OK, OK, I admit that in the last post on this subject, I didn't spell out every little detail about exactly how I was going to finish this bad boy off… but then there would be no suspense left for the big surprise ending.
Good old "Feather & Fan" to the rescue!
F & F is an old, old Shetland stitch pattern that is sometimes called "Old Shale". If I were prone to using words such as "magical" to describe knitting techniques, I might use it here — because this stitch does in fact look good just about any way you do it, with the added bonuses of being easy to execute and easy to memorize, while looking much more complex than it is.
I'll call it "genius" instead of "magic". Those Shetland knitters knew a thing or two, you betcha.
Feather and Fan, or Old Shale stitch
Working flat, over a multiple of 18 sts:
Row 1: K
Row 2: P
Row 3: ** K2tog 3x; [YO, K1] 6x; K2tog 3x **
Row 4: K
When worked in the round, you would convert Row 2 to knit and Row 4 to purl. (Or, do as I did and don't convert anything — because the 2 rows sort of cancel each other out, and you'll still end up with one purl ridge on the RS per pattern repeat.)
Variation: for a smooth stockinette look, you may purl Row 4 too — but beware, this is the row that makes the fabric lie flat. I have also seen instructions for a variation that has Row 4 as a knit row on one repeat, and a purl row on the next. This has the effect of spacing the purl ridges out farther, but I'm not sure if that would be enough to keep the fabric from curling.
|multiple of X sts||# of k2tog||# of [YO, K1]||extra YO?|
The classic version is worked over 18 sts, but it can be used with a few different st multiples — for some you need to include an extra YO at the end of the [YO, K1] sequence. This table here gives you a handy-dandy summary of one "size" up and one "size" down.
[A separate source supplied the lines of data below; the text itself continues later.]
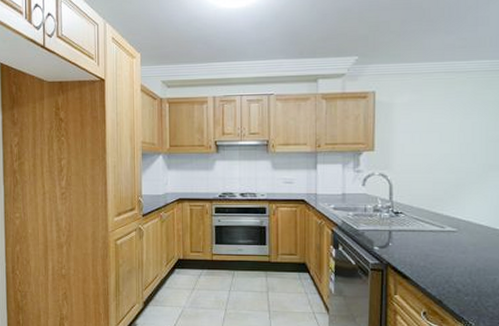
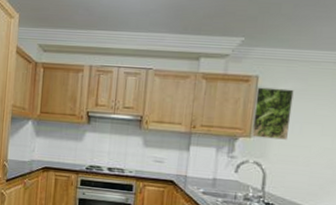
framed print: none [374,101,410,150] -> present [251,87,294,140]

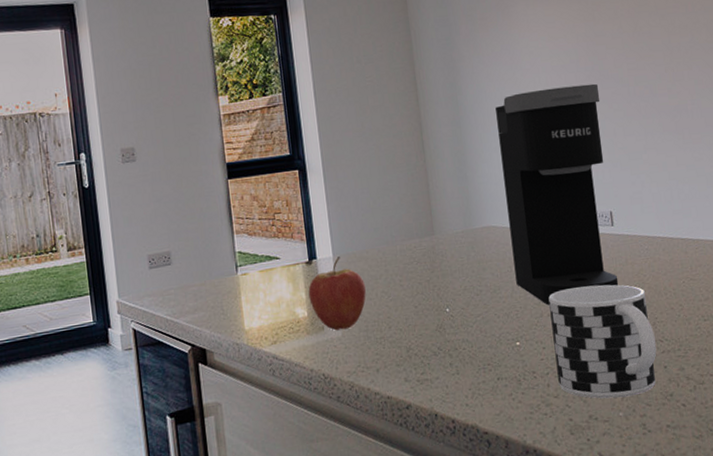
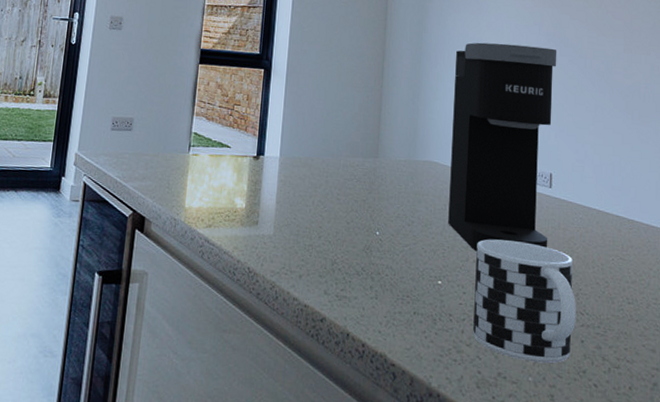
fruit: present [308,257,366,331] -> none [249,158,304,230]

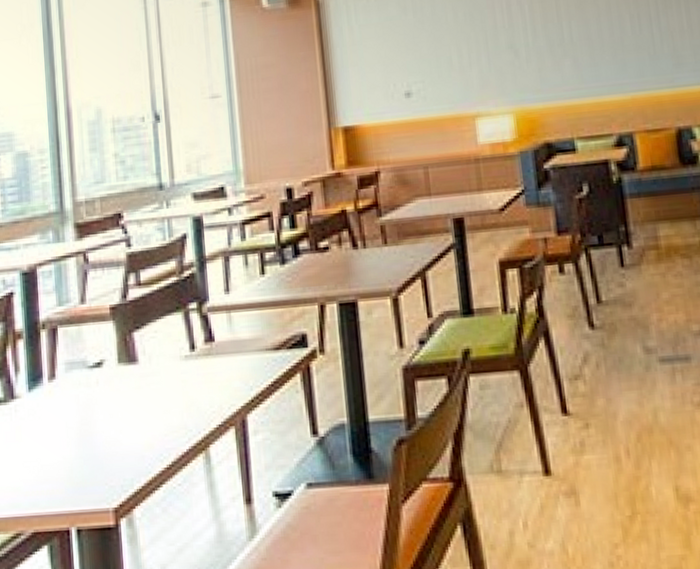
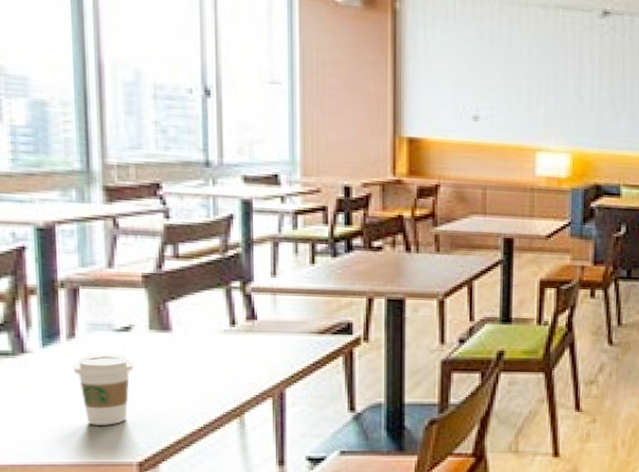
coffee cup: none [54,392,107,470] -> present [73,353,135,425]

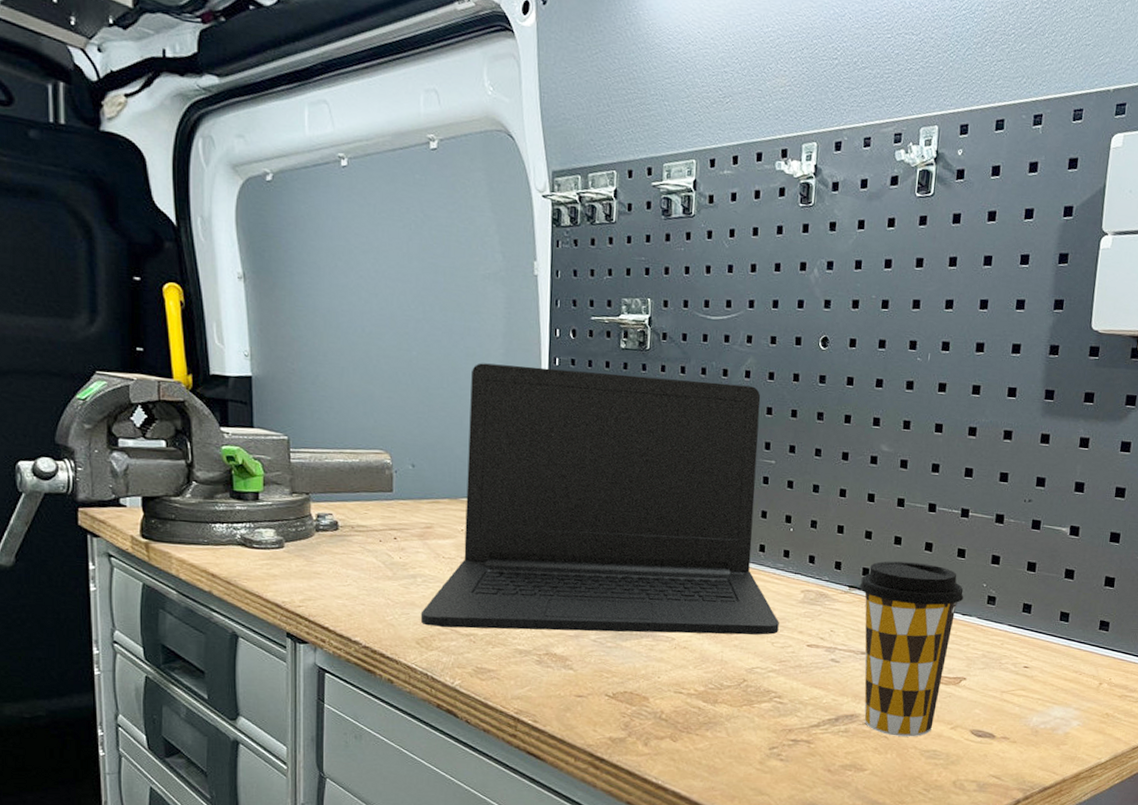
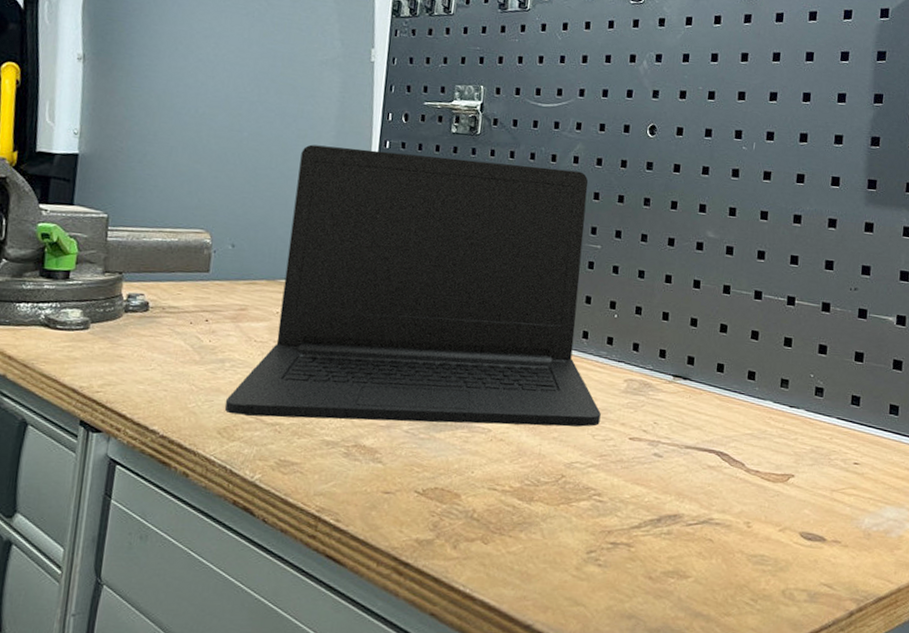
coffee cup: present [859,561,964,737] -> none [684,349,791,540]

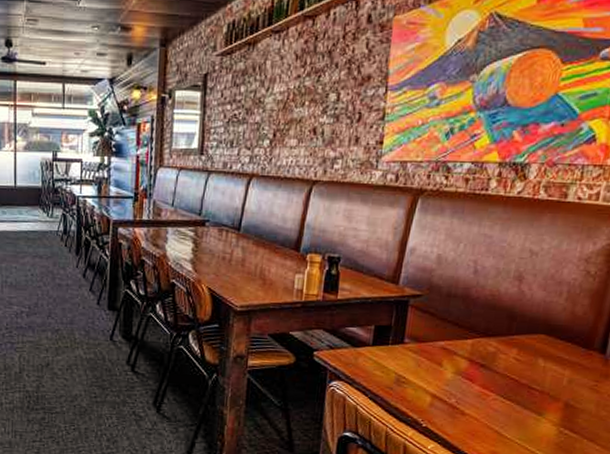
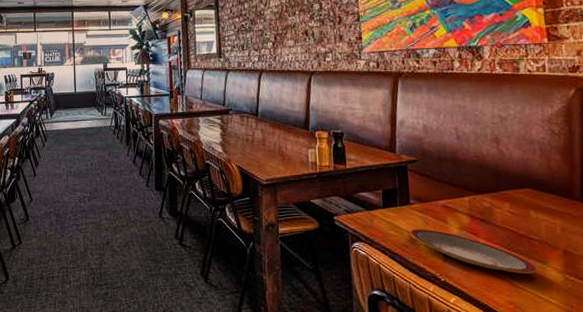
plate: none [397,370,531,425] -> present [410,229,537,273]

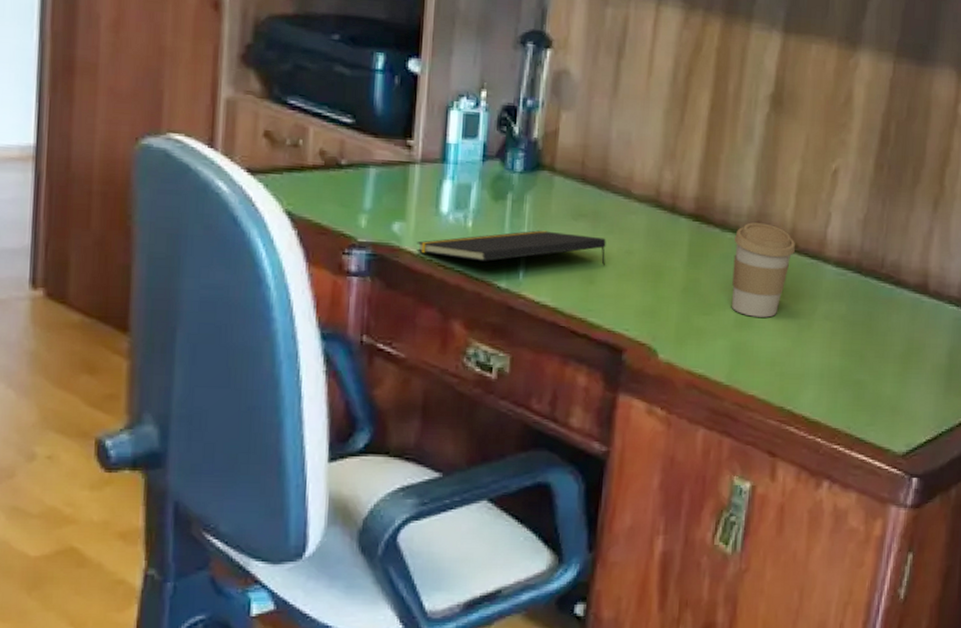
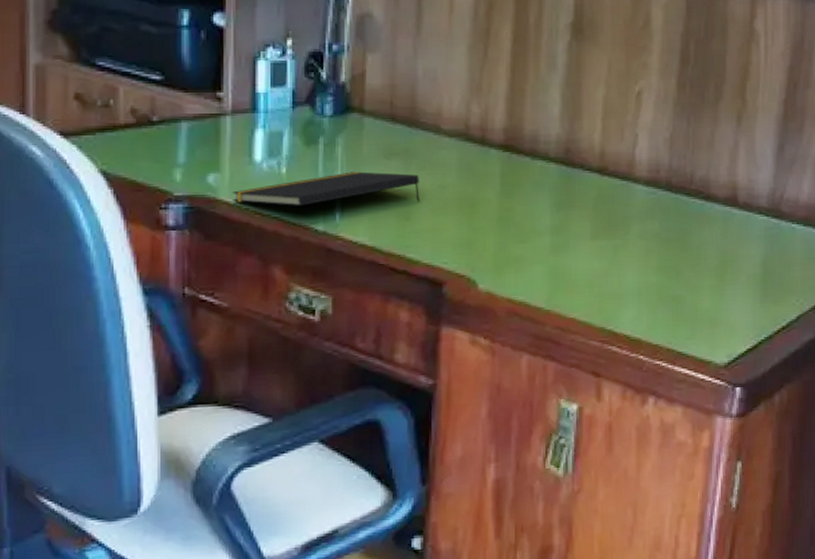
coffee cup: present [731,222,795,318] -> none [544,149,605,241]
The greater the number of incs and decs, the greater the scallop effect.
Even just a single classic repeat's worth — 18 sts (with perhaps a couple of edge sts on either side) — makes a nice-looking scarf.
F & F also lends itself well to stripes — simply change color with every pattern repeat — which makes it useful for using up bits and pieces. You often saw it used this way years ago, in big ol' multicolor afghans and that sort of thing.
OK, you might be thinking of unnaturally colored acrylic nightmares, but guess what — Feather and Fan is the secret behind Colinette's classic "Absolutely Fabulous" afghans. See how yummy this stitch can look when it's done properly?
But on this tee, I did something even a little bit different than just stripes. The extremely clever bit here is that the pattern is a 4-row repeat, and I rotated three different yarns — so that each time through the pattern, the yarns used for the purl round and the pattern round are different.
I did a final 1-1/2 repeats in the shiny "Luna" ribbon at the bottom, so it would look like the whole thing was planned, and I bound off on a purl round so the ridge would be part of the bind-off.
I know, I know — in the picture up top there are still ends to weave in — but those are done now, and the sweater awaits wearing to my Garden Home class on Wednesday. I was just so excited to get this done and have it look this good, I couldn't wait to take the picture!
Finishing this particular UFO has been extra-gratifying: I really thought this project was doomed, and I was so disappointed about that because the top half was coming out so nicely, and I really REALLY didn't want to rip it all out.
I also thought my own view of the thing was going to be forever tainted: and I know you know exactly what I mean. You know how it is, when something comes out OK, and everyone else thinks it's fine, but for you — it's doomed to be, "Yeah, yeah, it looks fine now, but it was SUPPOSED to look like…"
Now I think the FO is probably even better than what I had originally planned. How often does THAT happen? I keep telling you, when I finish off all my UFO's, there's gonna be an apocalypse. Maybe this is just the first sign…
… at least I'll have something fabulous to wear for it!